Collected data entries:
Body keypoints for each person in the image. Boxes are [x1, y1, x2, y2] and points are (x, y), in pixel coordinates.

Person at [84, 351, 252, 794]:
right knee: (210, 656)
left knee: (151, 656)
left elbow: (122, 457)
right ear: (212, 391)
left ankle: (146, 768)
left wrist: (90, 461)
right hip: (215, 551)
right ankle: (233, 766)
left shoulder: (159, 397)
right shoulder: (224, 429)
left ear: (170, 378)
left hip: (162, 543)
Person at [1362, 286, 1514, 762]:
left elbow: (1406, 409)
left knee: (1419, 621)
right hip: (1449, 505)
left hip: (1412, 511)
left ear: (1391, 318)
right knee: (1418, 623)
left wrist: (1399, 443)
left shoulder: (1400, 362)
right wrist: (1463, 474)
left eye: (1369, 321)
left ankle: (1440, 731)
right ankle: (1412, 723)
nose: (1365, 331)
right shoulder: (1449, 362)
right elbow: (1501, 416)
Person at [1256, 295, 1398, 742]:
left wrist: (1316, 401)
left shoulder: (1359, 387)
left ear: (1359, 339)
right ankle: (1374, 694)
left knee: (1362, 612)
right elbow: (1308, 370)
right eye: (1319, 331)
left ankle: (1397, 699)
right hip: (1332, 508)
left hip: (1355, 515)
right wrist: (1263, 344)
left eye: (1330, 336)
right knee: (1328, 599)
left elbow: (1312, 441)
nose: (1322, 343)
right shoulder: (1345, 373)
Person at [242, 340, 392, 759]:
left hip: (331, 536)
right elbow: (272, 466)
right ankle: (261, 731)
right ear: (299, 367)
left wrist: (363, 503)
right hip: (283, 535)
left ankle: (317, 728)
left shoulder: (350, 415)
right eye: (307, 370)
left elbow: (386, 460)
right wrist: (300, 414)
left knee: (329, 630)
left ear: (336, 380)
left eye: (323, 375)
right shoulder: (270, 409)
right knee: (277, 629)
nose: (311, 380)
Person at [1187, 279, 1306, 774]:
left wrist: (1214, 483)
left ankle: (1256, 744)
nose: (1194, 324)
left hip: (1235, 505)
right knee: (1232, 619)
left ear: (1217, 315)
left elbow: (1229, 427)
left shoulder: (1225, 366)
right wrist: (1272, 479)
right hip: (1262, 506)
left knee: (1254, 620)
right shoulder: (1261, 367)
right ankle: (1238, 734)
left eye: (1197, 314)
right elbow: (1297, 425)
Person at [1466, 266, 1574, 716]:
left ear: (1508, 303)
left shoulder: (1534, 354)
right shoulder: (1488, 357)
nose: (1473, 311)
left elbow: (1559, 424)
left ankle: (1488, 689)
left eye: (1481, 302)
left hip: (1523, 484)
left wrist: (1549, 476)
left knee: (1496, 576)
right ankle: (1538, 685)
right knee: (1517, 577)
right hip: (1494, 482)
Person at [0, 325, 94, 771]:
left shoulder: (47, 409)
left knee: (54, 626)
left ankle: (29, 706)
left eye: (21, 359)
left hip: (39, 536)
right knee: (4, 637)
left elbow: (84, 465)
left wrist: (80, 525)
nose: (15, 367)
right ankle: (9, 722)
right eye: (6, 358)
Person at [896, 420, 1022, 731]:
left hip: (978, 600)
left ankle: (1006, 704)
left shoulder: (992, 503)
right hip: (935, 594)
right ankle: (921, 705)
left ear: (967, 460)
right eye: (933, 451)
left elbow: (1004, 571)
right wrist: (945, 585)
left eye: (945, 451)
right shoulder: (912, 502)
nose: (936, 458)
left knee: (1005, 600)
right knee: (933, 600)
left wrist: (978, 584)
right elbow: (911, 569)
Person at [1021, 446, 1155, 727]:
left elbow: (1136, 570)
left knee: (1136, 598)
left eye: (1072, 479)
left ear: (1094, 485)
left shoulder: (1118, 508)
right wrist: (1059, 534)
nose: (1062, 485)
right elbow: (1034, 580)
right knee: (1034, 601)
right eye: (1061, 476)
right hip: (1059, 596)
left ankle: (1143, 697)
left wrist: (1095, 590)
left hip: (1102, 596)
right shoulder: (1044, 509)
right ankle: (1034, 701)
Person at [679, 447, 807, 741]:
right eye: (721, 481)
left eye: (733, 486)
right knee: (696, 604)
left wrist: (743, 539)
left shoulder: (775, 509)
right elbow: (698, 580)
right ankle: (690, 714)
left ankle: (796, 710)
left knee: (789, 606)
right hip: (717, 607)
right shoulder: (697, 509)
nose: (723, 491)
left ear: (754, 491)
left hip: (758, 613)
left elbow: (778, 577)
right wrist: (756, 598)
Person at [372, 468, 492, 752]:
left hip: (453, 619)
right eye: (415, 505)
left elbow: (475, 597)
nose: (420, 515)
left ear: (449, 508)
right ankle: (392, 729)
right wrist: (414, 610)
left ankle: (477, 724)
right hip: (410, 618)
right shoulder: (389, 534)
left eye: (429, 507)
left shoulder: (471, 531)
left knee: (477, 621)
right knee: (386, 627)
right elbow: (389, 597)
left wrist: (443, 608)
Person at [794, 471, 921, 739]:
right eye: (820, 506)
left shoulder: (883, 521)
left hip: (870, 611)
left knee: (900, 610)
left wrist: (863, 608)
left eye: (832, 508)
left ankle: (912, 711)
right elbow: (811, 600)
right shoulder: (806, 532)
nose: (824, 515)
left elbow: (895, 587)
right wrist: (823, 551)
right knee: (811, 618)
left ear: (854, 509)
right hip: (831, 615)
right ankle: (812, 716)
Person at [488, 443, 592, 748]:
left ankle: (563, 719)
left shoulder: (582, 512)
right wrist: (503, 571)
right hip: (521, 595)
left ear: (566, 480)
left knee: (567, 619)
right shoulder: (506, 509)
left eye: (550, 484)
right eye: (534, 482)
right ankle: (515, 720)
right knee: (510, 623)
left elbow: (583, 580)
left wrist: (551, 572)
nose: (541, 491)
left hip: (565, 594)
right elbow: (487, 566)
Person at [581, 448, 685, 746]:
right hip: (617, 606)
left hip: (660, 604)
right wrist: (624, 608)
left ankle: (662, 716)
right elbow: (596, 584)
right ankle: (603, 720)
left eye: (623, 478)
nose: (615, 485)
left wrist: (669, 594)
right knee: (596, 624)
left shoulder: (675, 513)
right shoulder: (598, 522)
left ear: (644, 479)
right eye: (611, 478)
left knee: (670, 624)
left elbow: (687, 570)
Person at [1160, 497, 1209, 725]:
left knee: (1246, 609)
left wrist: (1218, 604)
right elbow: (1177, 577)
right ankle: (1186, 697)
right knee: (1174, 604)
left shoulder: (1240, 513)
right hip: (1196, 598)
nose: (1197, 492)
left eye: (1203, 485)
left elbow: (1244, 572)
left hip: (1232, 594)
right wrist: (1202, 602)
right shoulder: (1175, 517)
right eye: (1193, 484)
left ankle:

PROBLEM DESCRIPTION: All of the records above are to be returned exactly as they stand.

ANSWER SPACE:
Body keypoints for each person in the image. Boxes are [x1, y1, x2, y2] and points are (x, y), in pixel coordinates.

Person at [84, 351, 252, 794]:
right knee: (210, 656)
left knee: (151, 656)
left elbow: (122, 457)
right ear: (212, 391)
left ankle: (146, 768)
left wrist: (90, 461)
right hip: (215, 551)
right ankle: (233, 766)
left shoulder: (159, 397)
right shoulder: (224, 429)
left ear: (170, 378)
left hip: (162, 543)
Person at [1362, 286, 1514, 762]:
left elbow: (1406, 409)
left knee: (1419, 621)
right hip: (1449, 505)
left hip: (1412, 511)
left ear: (1391, 318)
right knee: (1418, 623)
left wrist: (1399, 443)
left shoulder: (1400, 362)
right wrist: (1463, 474)
left eye: (1369, 321)
left ankle: (1440, 731)
right ankle: (1412, 723)
nose: (1365, 331)
right shoulder: (1449, 362)
right elbow: (1501, 416)
Person at [1256, 295, 1398, 742]:
left wrist: (1316, 401)
left shoulder: (1359, 387)
left ear: (1359, 339)
right ankle: (1374, 694)
left knee: (1362, 612)
right elbow: (1308, 370)
right eye: (1319, 331)
left ankle: (1397, 699)
right hip: (1332, 508)
left hip: (1355, 515)
right wrist: (1263, 344)
left eye: (1330, 336)
right knee: (1328, 599)
left elbow: (1312, 441)
nose: (1322, 343)
right shoulder: (1345, 373)
Person at [242, 340, 392, 759]:
left hip: (331, 536)
right elbow: (272, 466)
right ankle: (261, 731)
right ear: (299, 367)
left wrist: (363, 503)
right hip: (283, 535)
left ankle: (317, 728)
left shoulder: (350, 415)
right eye: (307, 370)
left elbow: (386, 460)
right wrist: (300, 414)
left knee: (329, 630)
left ear: (336, 380)
left eye: (323, 375)
right shoulder: (270, 409)
right knee: (277, 629)
nose: (311, 380)
Person at [1187, 279, 1306, 774]:
left wrist: (1214, 483)
left ankle: (1256, 744)
nose: (1194, 324)
left hip: (1235, 505)
right knee: (1232, 619)
left ear: (1217, 315)
left elbow: (1229, 427)
left shoulder: (1225, 366)
right wrist: (1272, 479)
right hip: (1262, 506)
left knee: (1254, 620)
right shoulder: (1261, 367)
right ankle: (1238, 734)
left eye: (1197, 314)
right elbow: (1297, 425)
Person at [1466, 266, 1574, 716]:
left ear: (1508, 303)
left shoulder: (1534, 354)
right shoulder: (1488, 357)
nose: (1473, 311)
left elbow: (1559, 424)
left ankle: (1488, 689)
left eye: (1481, 302)
left hip: (1523, 484)
left wrist: (1549, 476)
left knee: (1496, 576)
right ankle: (1538, 685)
right knee: (1517, 577)
right hip: (1494, 482)
Person at [0, 325, 94, 771]:
left shoulder: (47, 409)
left knee: (54, 626)
left ankle: (29, 706)
left eye: (21, 359)
left hip: (39, 536)
right knee: (4, 637)
left elbow: (84, 465)
left wrist: (80, 525)
nose: (15, 367)
right ankle: (9, 722)
right eye: (6, 358)
Person at [896, 420, 1022, 731]:
left hip: (978, 600)
left ankle: (1006, 704)
left shoulder: (992, 503)
right hip: (935, 594)
right ankle: (921, 705)
left ear: (967, 460)
right eye: (933, 451)
left elbow: (1004, 571)
right wrist: (945, 585)
left eye: (945, 451)
right shoulder: (912, 502)
nose: (936, 458)
left knee: (1005, 600)
right knee: (933, 600)
left wrist: (978, 584)
right elbow: (911, 569)
Person at [1021, 446, 1155, 727]:
left elbow: (1136, 570)
left knee: (1136, 598)
left eye: (1072, 479)
left ear: (1094, 485)
left shoulder: (1118, 508)
right wrist: (1059, 534)
nose: (1062, 485)
right elbow: (1034, 580)
right knee: (1034, 601)
right eye: (1061, 476)
right hip: (1059, 596)
left ankle: (1143, 697)
left wrist: (1095, 590)
left hip: (1102, 596)
right shoulder: (1044, 509)
right ankle: (1034, 701)
Person at [679, 447, 807, 741]:
right eye: (721, 481)
left eye: (733, 486)
right knee: (696, 604)
left wrist: (743, 539)
left shoulder: (775, 509)
right elbow: (698, 580)
right ankle: (690, 714)
left ankle: (796, 710)
left knee: (789, 606)
right hip: (717, 607)
right shoulder: (697, 509)
nose: (723, 491)
left ear: (754, 491)
left hip: (758, 613)
left elbow: (778, 577)
right wrist: (756, 598)
Person at [372, 468, 492, 752]:
left hip: (453, 619)
right eye: (415, 505)
left elbow: (475, 597)
nose: (420, 515)
left ear: (449, 508)
right ankle: (392, 729)
right wrist: (414, 610)
left ankle: (477, 724)
right hip: (410, 618)
right shoulder: (389, 534)
left eye: (429, 507)
left shoulder: (471, 531)
left knee: (477, 621)
right knee: (386, 627)
right elbow: (389, 597)
left wrist: (443, 608)
Person at [794, 471, 921, 739]:
right eye: (820, 506)
left shoulder: (883, 521)
left hip: (870, 611)
left knee: (900, 610)
left wrist: (863, 608)
left eye: (832, 508)
left ankle: (912, 711)
right elbow: (811, 600)
right shoulder: (806, 532)
nose: (824, 515)
left elbow: (895, 587)
right wrist: (823, 551)
right knee: (811, 618)
left ear: (854, 509)
right hip: (831, 615)
right ankle: (812, 716)
Person at [488, 443, 592, 748]:
left ankle: (563, 719)
left shoulder: (582, 512)
right wrist: (503, 571)
right hip: (521, 595)
left ear: (566, 480)
left knee: (567, 619)
right shoulder: (506, 509)
left eye: (550, 484)
right eye: (534, 482)
right ankle: (515, 720)
right knee: (510, 623)
left elbow: (583, 580)
left wrist: (551, 572)
nose: (541, 491)
left hip: (565, 594)
right elbow: (487, 566)
Person at [581, 448, 685, 746]:
right hip: (617, 606)
left hip: (660, 604)
right wrist: (624, 608)
left ankle: (662, 716)
right elbow: (596, 584)
right ankle: (603, 720)
left eye: (623, 478)
nose: (615, 485)
left wrist: (669, 594)
right knee: (596, 624)
left shoulder: (675, 513)
right shoulder: (598, 522)
left ear: (644, 479)
right eye: (611, 478)
left knee: (670, 624)
left elbow: (687, 570)
Person at [1160, 497, 1209, 725]:
left knee: (1246, 609)
left wrist: (1218, 604)
right elbow: (1177, 577)
right ankle: (1186, 697)
right knee: (1174, 604)
left shoulder: (1240, 513)
right hip: (1196, 598)
nose: (1197, 492)
left eye: (1203, 485)
left elbow: (1244, 572)
left hip: (1232, 594)
right wrist: (1202, 602)
right shoulder: (1175, 517)
right eye: (1193, 484)
left ankle:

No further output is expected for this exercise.